Scikit-Learn ML Foundations - Classification & Regression Coursework

A five-part scikit-learn coursework series building hands-on fluency in classification and regression - from loading toy datasets through train/test splits to evaluating models with confusion matrices and prediction plots.

My Role

Student

Company

Baylor University

Industry

AI/ML, Data Science, Coursework

Business Problem

Coursework framing rather than a market problem. The Advanced Python module needed to move from language fundamentals into applied machine learning, building the muscle memory to load a dataset, split it, fit a model, predict, and evaluate the results - the same loop that underlies almost every real ML project before any deep learning or production tooling enters the picture.

Tools Used

Pythonscikit-learnpandasNumPyMatplotlibSeabornHugging Face Datasets

Key Features

Iris classification: KNN on the classic 150-sample three-species dataset, with a Seaborn confusion matrix to visualize misclassifications
Handwritten Digits classification: KNN on 8x8 pixel digit images, plotting sample inputs and reporting accuracy plus a 10x10 confusion matrix
Diabetes regression: Linear Regression on the scikit-learn diabetes dataset, printing coefficients and intercept and plotting predicted vs. expected with a y=x reference line
Auto MPG regression: Linear Regression on the Hugging Face auto-mpg dataset, with cleaning of non-numeric columns, scatter of weight vs. mpg, and an actual-vs-predicted plot
California Housing regression: Linear Regression across all eight features, per-feature scatterplots vs. median house value, and an expected-vs-predicted plot bounded to a shared axis range
Consistent workflow across all five: load, inspect shape and DESCR, train_test_split with a fixed random_state, fit, predict, and visualize - so the pattern stays visible across problem types

My Role & Contribution

Sole student author. Wrote each script end-to-end, picked the visualization that best exposed model behavior for each dataset (confusion matrix for classification, prediction-vs-actual scatter for regression), and kept the train/test/evaluate loop structurally identical across the five so the underlying scikit-learn pattern is easy to read at a glance.

Biggest Challenge

The Auto MPG dataset shipped with non-numeric values (notably '?' in the horsepower column) that broke LinearRegression.fit silently with confusing dtype errors.
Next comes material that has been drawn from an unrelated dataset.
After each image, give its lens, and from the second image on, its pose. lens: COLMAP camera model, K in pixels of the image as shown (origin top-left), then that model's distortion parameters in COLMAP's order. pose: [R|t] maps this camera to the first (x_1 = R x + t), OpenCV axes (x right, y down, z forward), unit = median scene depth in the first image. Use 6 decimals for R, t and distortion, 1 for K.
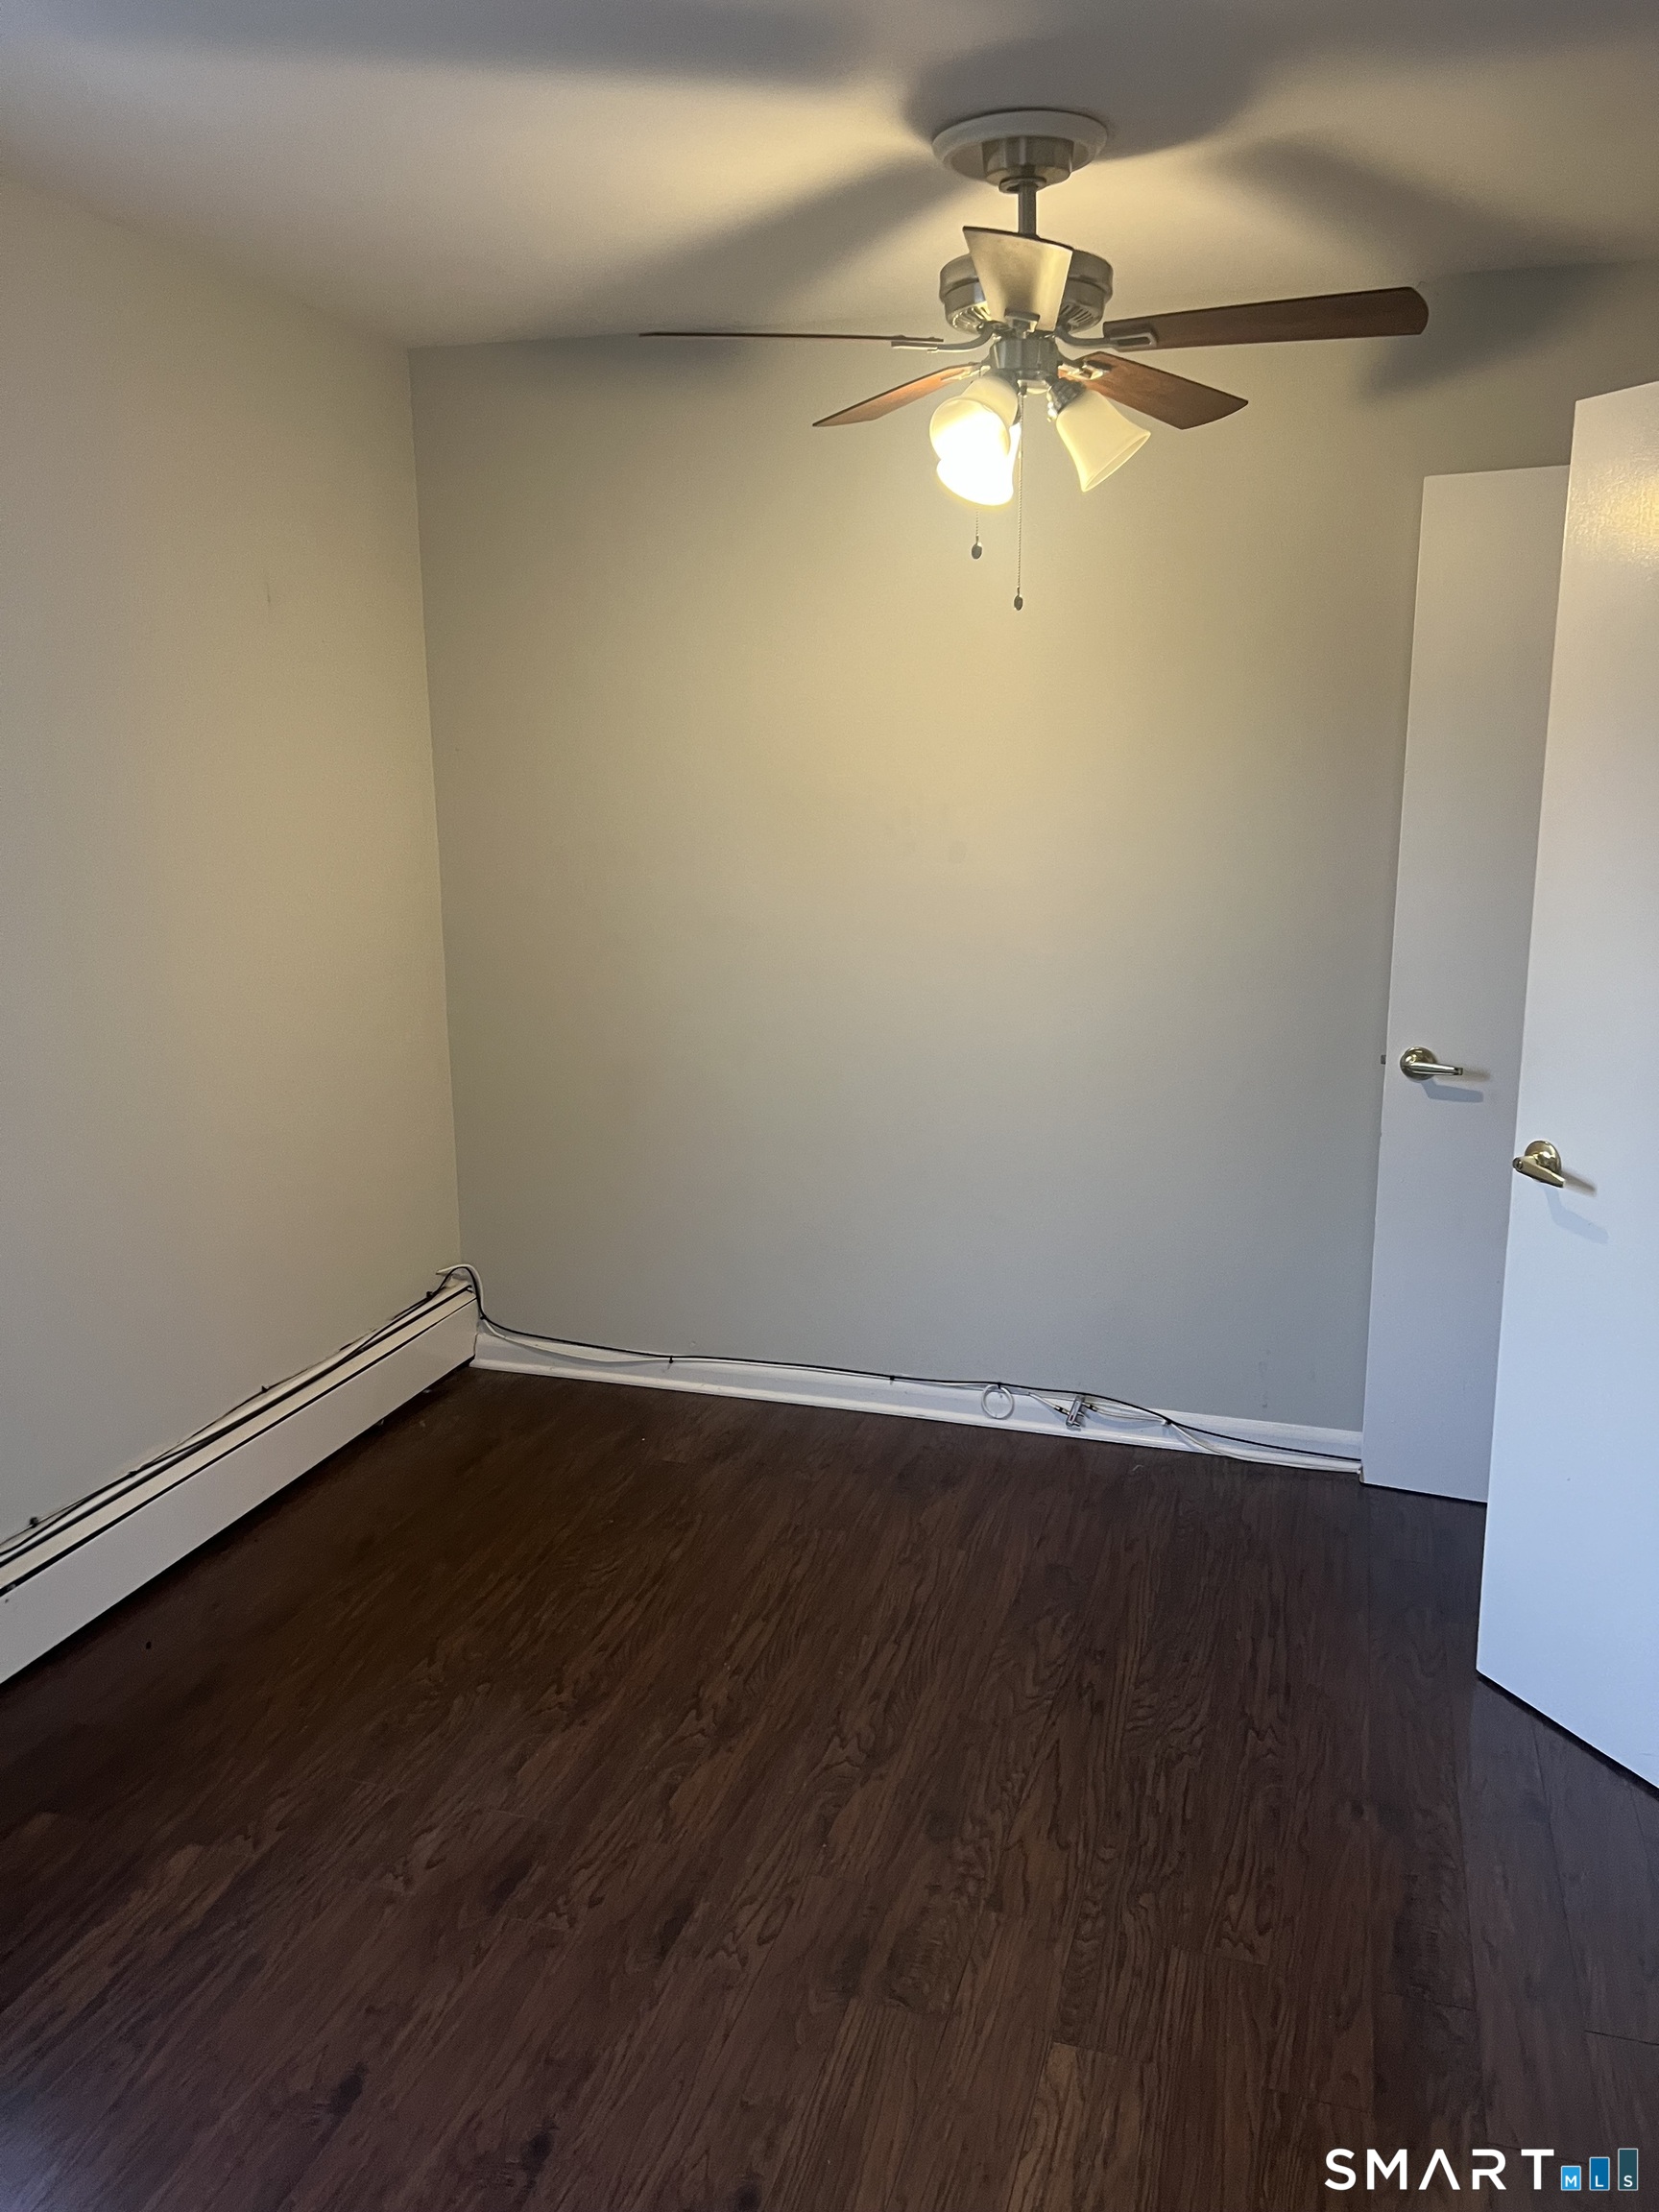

Solved by dropping the non-numeric car-name column, coercing everything else with pd.to_numeric(errors='coerce'), and dropping rows with NaNs before splitting - a small but real lesson in why data cleaning is the unglamorous majority of any ML project.

What I Learned

The scikit-learn API is deliberately uniform: load, split, fit, predict, score - the same five steps regardless of whether the model is KNN, Linear Regression, or anything else in the library. That uniformity is the whole point. Once the loop is muscle memory, swapping algorithms or datasets becomes cheap, and attention shifts to the parts that actually matter: feature quality, data cleaning, and choosing the evaluation that exposes how the model is wrong. These foundations underpin the more applied AI work elsewhere on this portfolio.